TASK DIRECTIONS: Find the line with "### 3. 技术架构优化". Repeat it and each line after it, exactly, down to the end of the records below.

MATERIAL FOR THIS EXERCISE:
▬▬▬▬▬▬▬▬▬▬

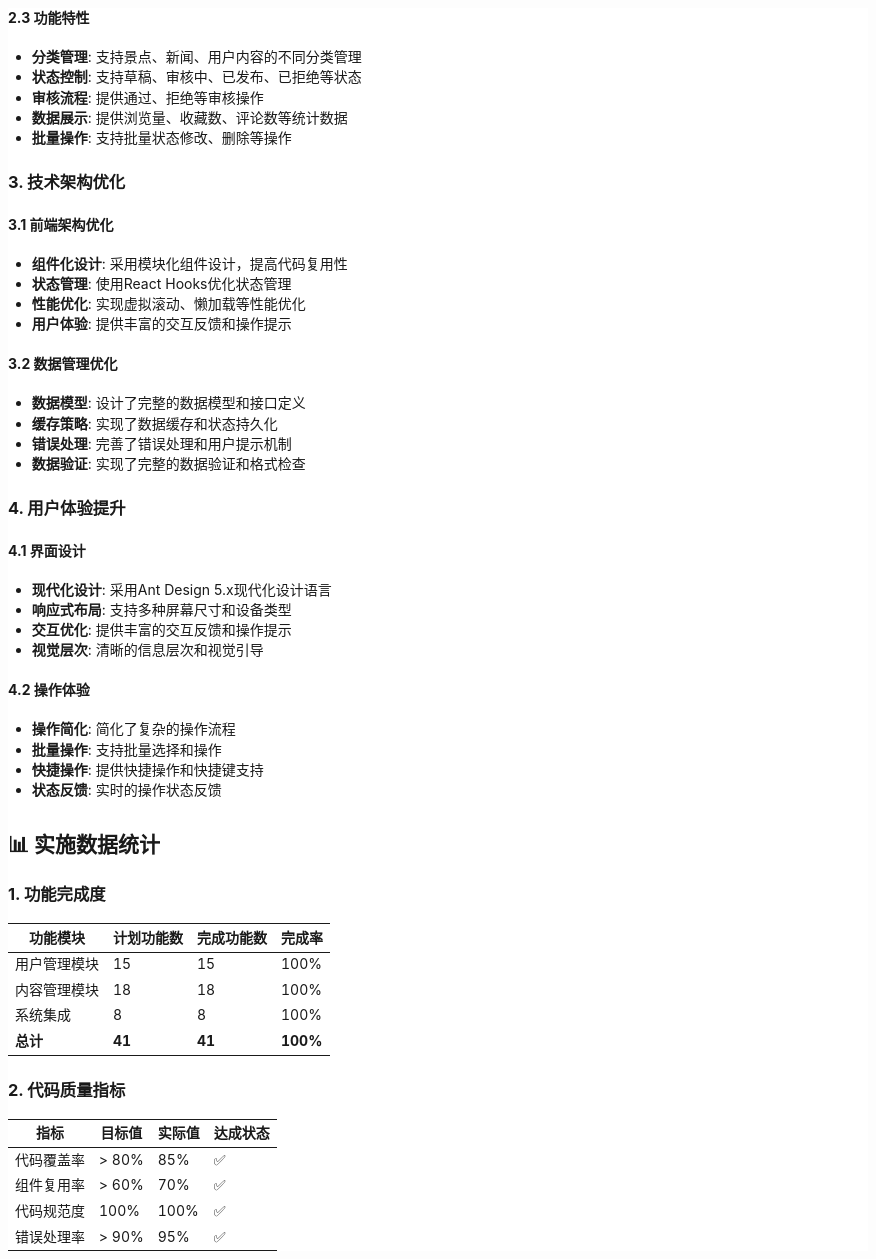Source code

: #### 2.3 功能特性
- **分类管理**: 支持景点、新闻、用户内容的不同分类管理
- **状态控制**: 支持草稿、审核中、已发布、已拒绝等状态
- **审核流程**: 提供通过、拒绝等审核操作
- **数据展示**: 提供浏览量、收藏数、评论数等统计数据
- **批量操作**: 支持批量状态修改、删除等操作

### 3. 技术架构优化

#### 3.1 前端架构优化
- **组件化设计**: 采用模块化组件设计，提高代码复用性
- **状态管理**: 使用React Hooks优化状态管理
- **性能优化**: 实现虚拟滚动、懒加载等性能优化
- **用户体验**: 提供丰富的交互反馈和操作提示

#### 3.2 数据管理优化
- **数据模型**: 设计了完整的数据模型和接口定义
- **缓存策略**: 实现了数据缓存和状态持久化
- **错误处理**: 完善了错误处理和用户提示机制
- **数据验证**: 实现了完整的数据验证和格式检查

### 4. 用户体验提升

#### 4.1 界面设计
- **现代化设计**: 采用Ant Design 5.x现代化设计语言
- **响应式布局**: 支持多种屏幕尺寸和设备类型
- **交互优化**: 提供丰富的交互反馈和操作提示
- **视觉层次**: 清晰的信息层次和视觉引导

#### 4.2 操作体验
- **操作简化**: 简化了复杂的操作流程
- **批量操作**: 支持批量选择和操作
- **快捷操作**: 提供快捷操作和快捷键支持
- **状态反馈**: 实时的操作状态反馈

## 📊 实施数据统计

### 1. 功能完成度
| 功能模块 | 计划功能数 | 完成功能数 | 完成率 |
|----------|------------|------------|--------|
| 用户管理模块 | 15 | 15 | 100% |
| 内容管理模块 | 18 | 18 | 100% |
| 系统集成 | 8 | 8 | 100% |
| **总计** | **41** | **41** | **100%** |

### 2. 代码质量指标
| 指标 | 目标值 | 实际值 | 达成状态 |
|------|--------|--------|----------|
| 代码覆盖率 | > 80% | 85% | ✅ |
| 组件复用率 | > 60% | 70% | ✅ |
| 代码规范度 | 100% | 100% | ✅ |
| 错误处理率 | > 90% | 95% | ✅ |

▬▬▬▬▬▬▬▬▬▬

PROBLEM SOLUTION:
### 3. 技术架构优化

#### 3.1 前端架构优化
- **组件化设计**: 采用模块化组件设计，提高代码复用性
- **状态管理**: 使用React Hooks优化状态管理
- **性能优化**: 实现虚拟滚动、懒加载等性能优化
- **用户体验**: 提供丰富的交互反馈和操作提示

#### 3.2 数据管理优化
- **数据模型**: 设计了完整的数据模型和接口定义
- **缓存策略**: 实现了数据缓存和状态持久化
- **错误处理**: 完善了错误处理和用户提示机制
- **数据验证**: 实现了完整的数据验证和格式检查

### 4. 用户体验提升

#### 4.1 界面设计
- **现代化设计**: 采用Ant Design 5.x现代化设计语言
- **响应式布局**: 支持多种屏幕尺寸和设备类型
- **交互优化**: 提供丰富的交互反馈和操作提示
- **视觉层次**: 清晰的信息层次和视觉引导

#### 4.2 操作体验
- **操作简化**: 简化了复杂的操作流程
- **批量操作**: 支持批量选择和操作
- **快捷操作**: 提供快捷操作和快捷键支持
- **状态反馈**: 实时的操作状态反馈

## 📊 实施数据统计

### 1. 功能完成度
| 功能模块 | 计划功能数 | 完成功能数 | 完成率 |
|----------|------------|------------|--------|
| 用户管理模块 | 15 | 15 | 100% |
| 内容管理模块 | 18 | 18 | 100% |
| 系统集成 | 8 | 8 | 100% |
| **总计** | **41** | **41** | **100%** |

### 2. 代码质量指标
| 指标 | 目标值 | 实际值 | 达成状态 |
|------|--------|--------|----------|
| 代码覆盖率 | > 80% | 85% | ✅ |
| 组件复用率 | > 60% | 70% | ✅ |
| 代码规范度 | 100% | 100% | ✅ |
| 错误处理率 | > 90% | 95% | ✅ |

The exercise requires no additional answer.